_Your instructions_: Please copy out, unchanged, the part of the records that opens with the line containing "phylum: Tracheophyta" and closes with the line containing "scientific name: Medicago varia". Include both of those lines.

--- begin Supplied material ---

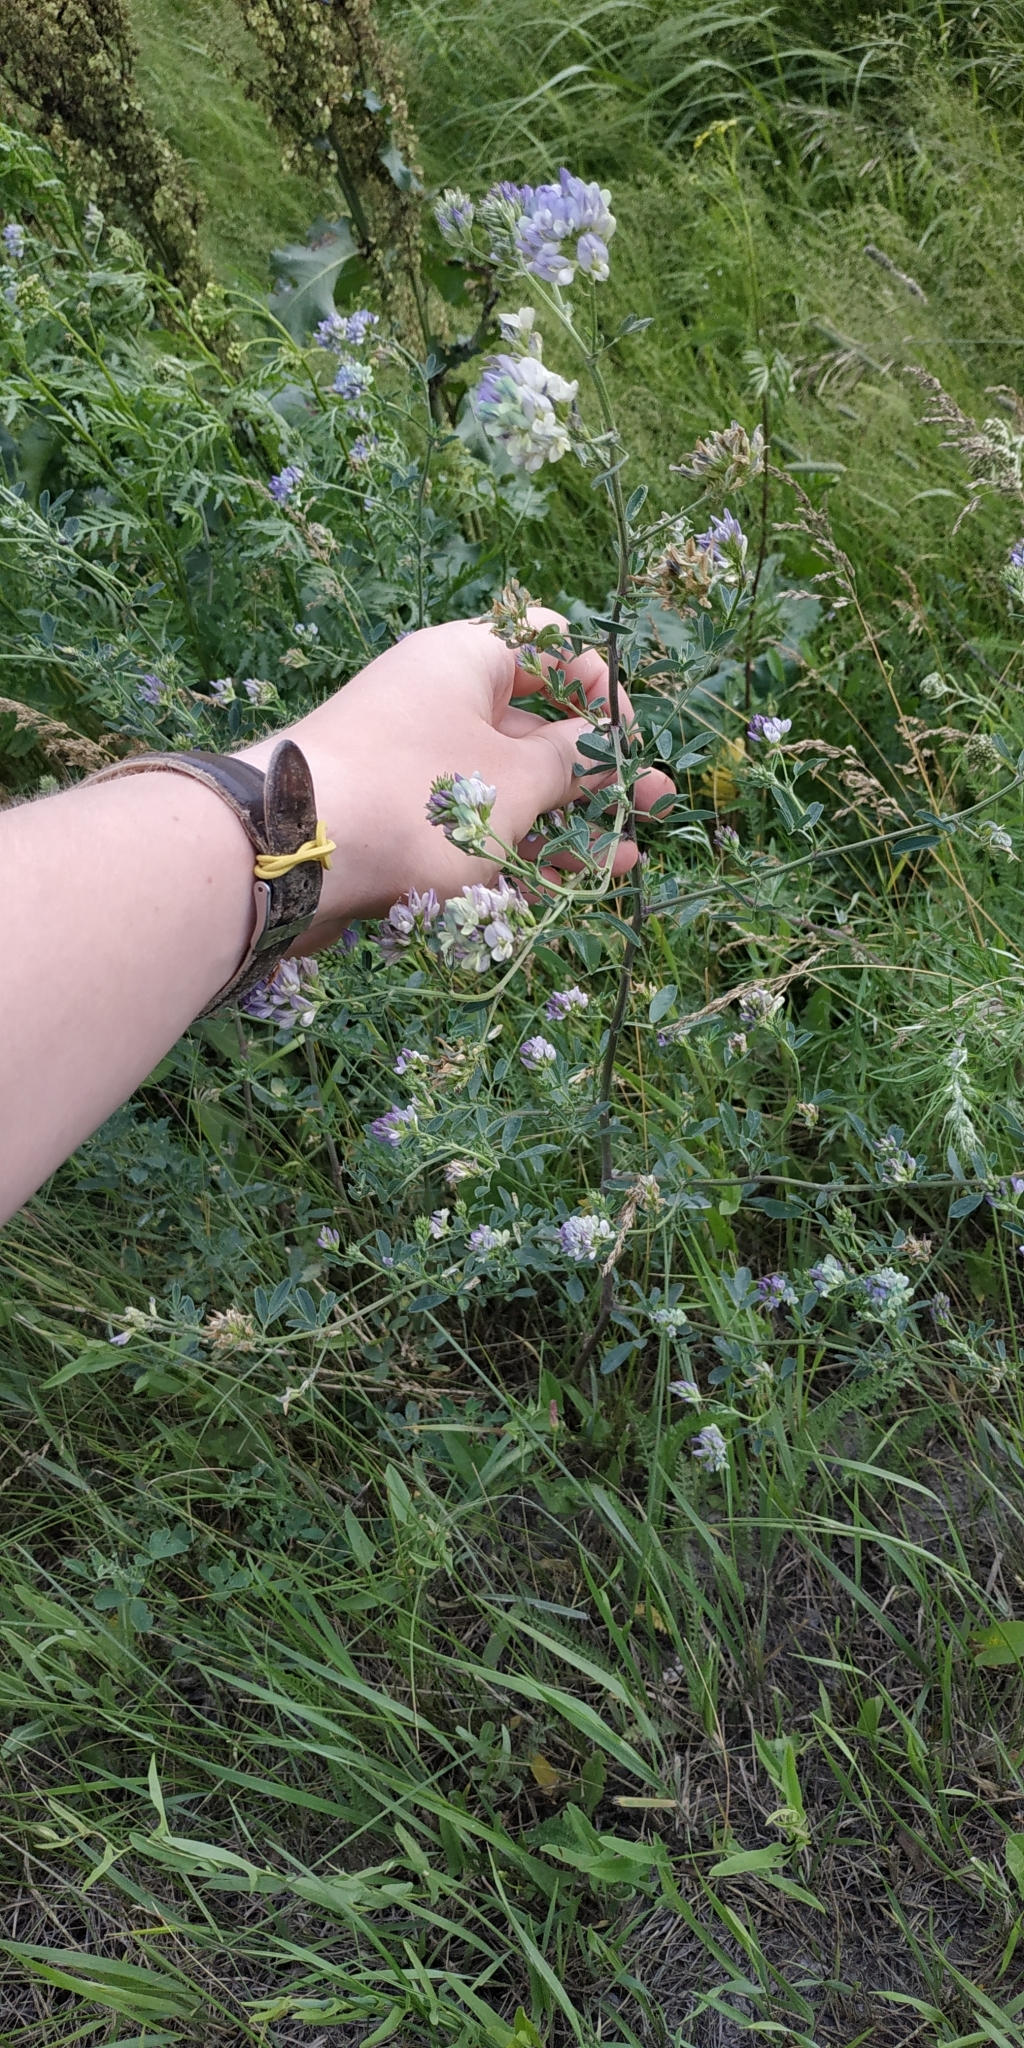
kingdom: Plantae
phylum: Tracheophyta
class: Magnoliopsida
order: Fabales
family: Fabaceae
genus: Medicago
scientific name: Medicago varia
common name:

--- end Supplied material ---
--- begin Supplied material ---

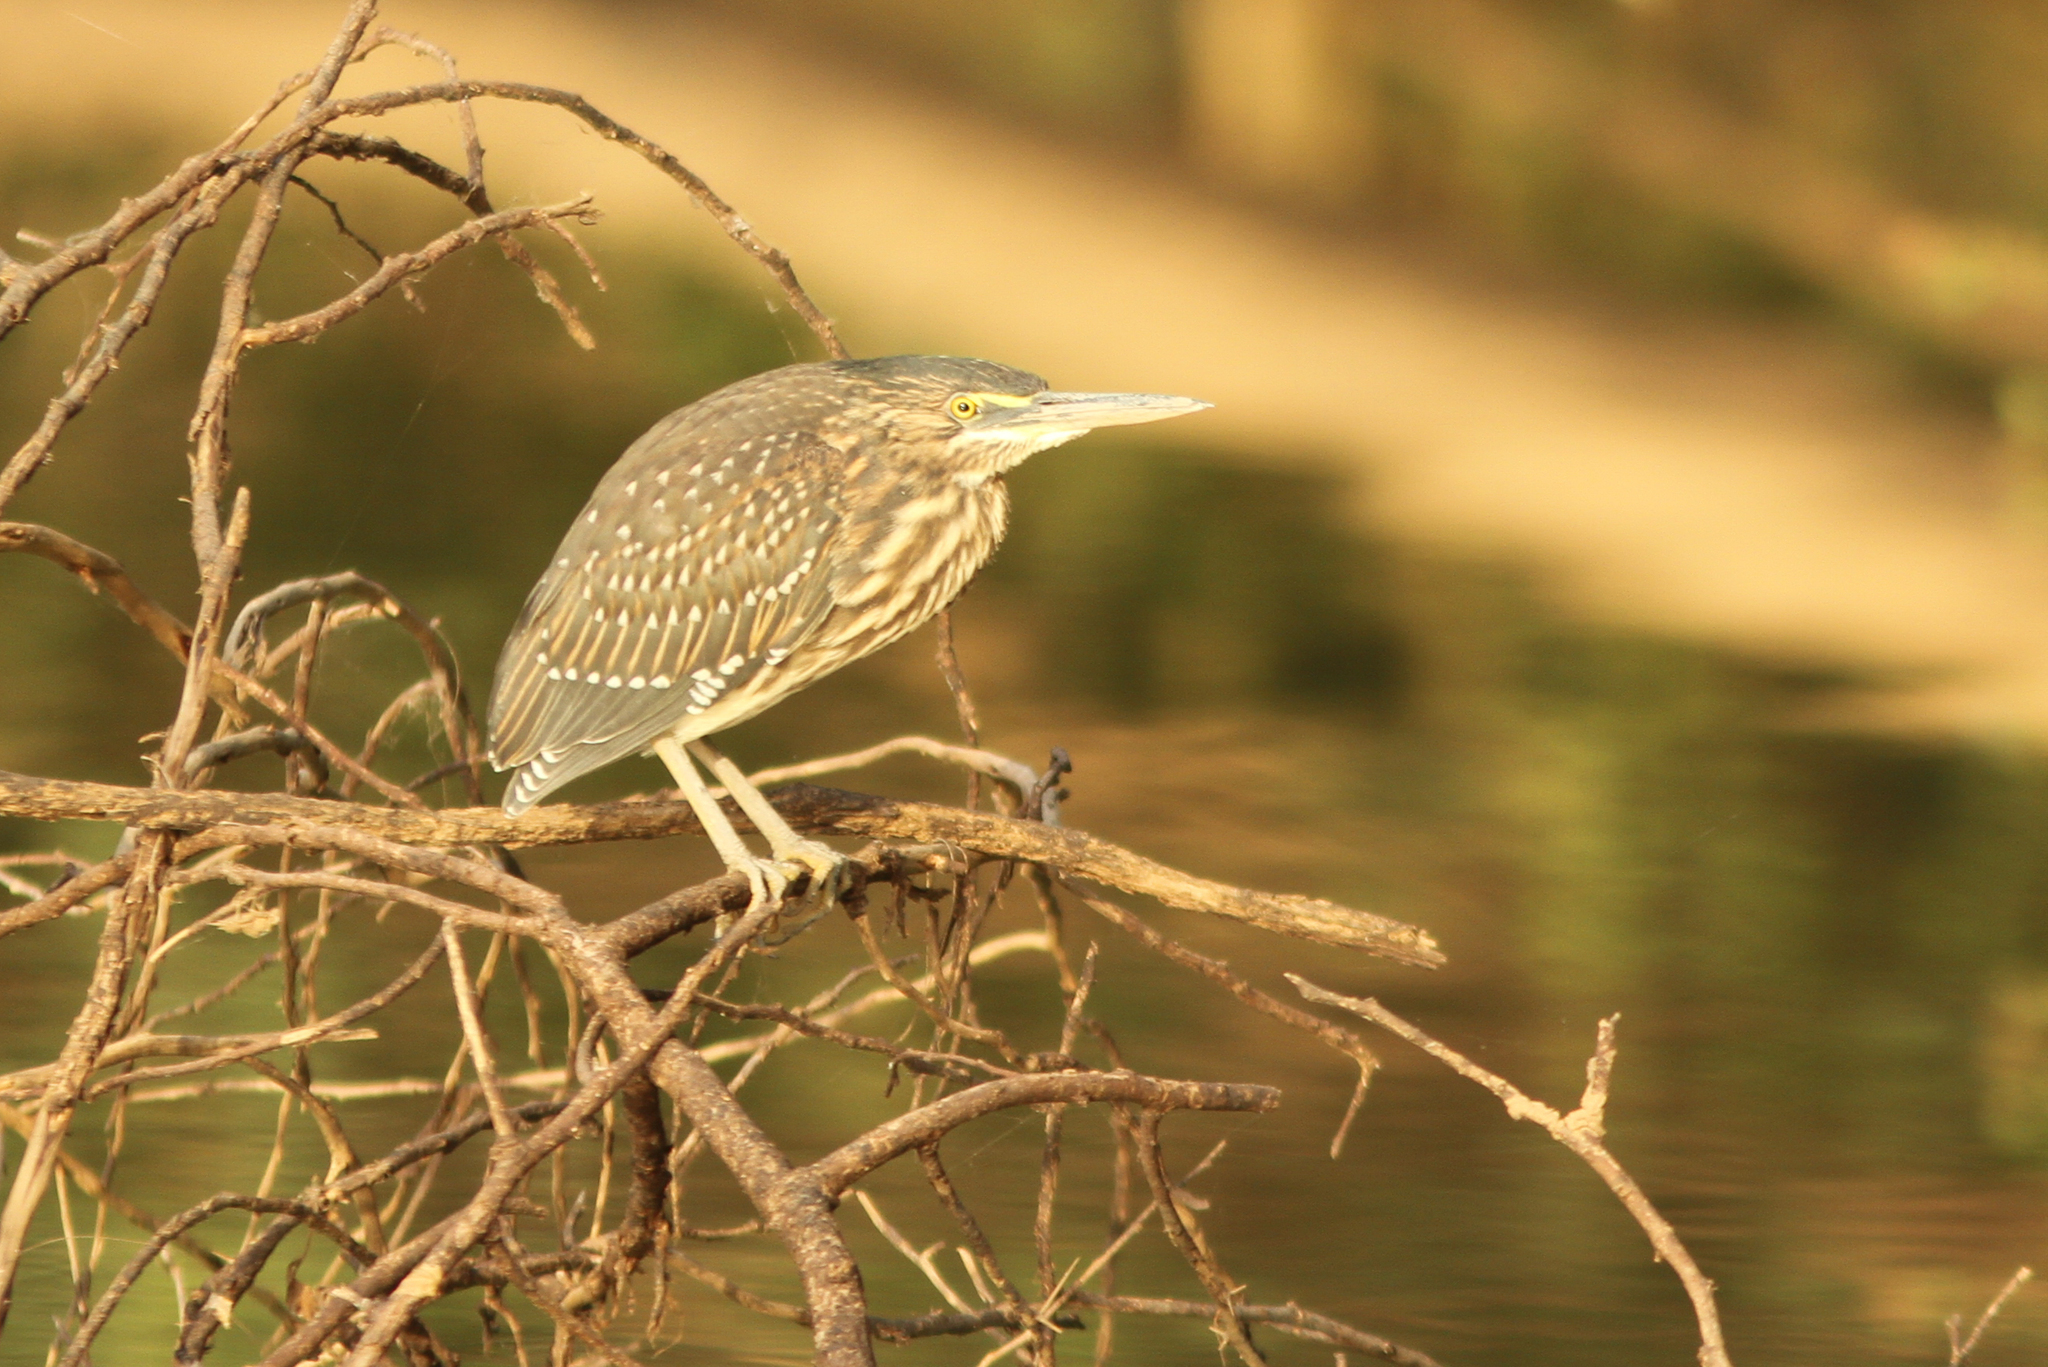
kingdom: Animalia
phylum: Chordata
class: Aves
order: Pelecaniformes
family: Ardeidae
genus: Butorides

--- end Supplied material ---

_Answer for this exercise_:
phylum: Tracheophyta
class: Magnoliopsida
order: Fabales
family: Fabaceae
genus: Medicago
scientific name: Medicago varia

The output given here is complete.